The report by the Institute of Education, “Deployment and Impact of Support Staff in Schools”, was surprising, in that it found a negative relationship between the amount of teaching assistant support and academic progress in students. Similarly, Reform’s report also suggested that as much as £1.7 billion could be saved each year, through reducing the costs associated with teaching assistants, and repeatedly contended that teaching assistants

“have a negligible effect on educational outcomes”,

and even claiming that their interventions can

“harm a child’s education”.

However, these findings are very much the result of a Government who focus squarely on resource allocation and productivity per pound spent, rather than on actual educational outcomes and opportunities provided. To put it another way, this is ideologically driven attentiveness to cost at the expense of value. Indeed, several articles last summer reinforced this point. A piece in The Sunday Times, for instance, appearing in the run-up to the comprehensive spending review, argued that teaching assistants should be cut, as the evidence suggests that they do not have a positive impact on pupil attainment.
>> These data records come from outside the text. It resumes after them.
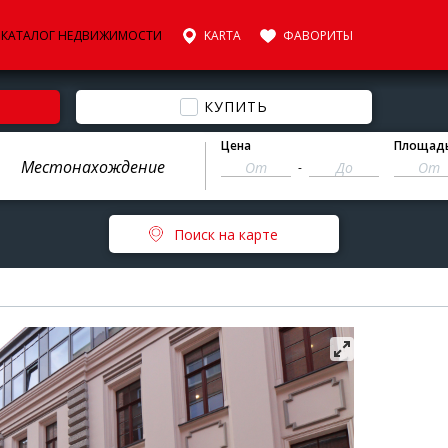
КАТАЛОГ НЕДВИЖИМОСТИ
KARTA
ФАВОРИТЫ
КУПИТЬ
Цена
Площад
-
Поиск на карте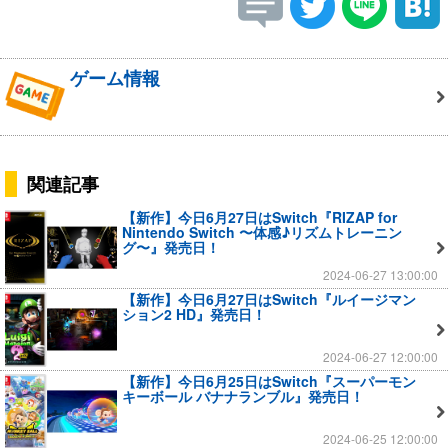
ゲーム情報
関連記事
【新作】今日6月27日はSwitch『RIZAP for
Nintendo Switch 〜体感♪リズムトレーニン
グ〜』発売日！
2024-06-27 13:00:00
【新作】今日6月27日はSwitch『ルイージマン
ション2 HD』発売日！
2024-06-27 12:00:00
【新作】今日6月25日はSwitch『スーパーモン
キーボール バナナランブル』発売日！
2024-06-25 12:00:00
In a similar fashion, an article in the Daily Mail also reported that officials from the Treasury and the Department for Education were considering mass reductions in the number of teaching assistants working in our classrooms, citing an effort to

“save some of the £4 billion a year spent on them”.

Again, the focus was primarily on finances, with the article suggesting that schools

“could improve value for money by cutting the number of teaching assistants and increasing class sizes”.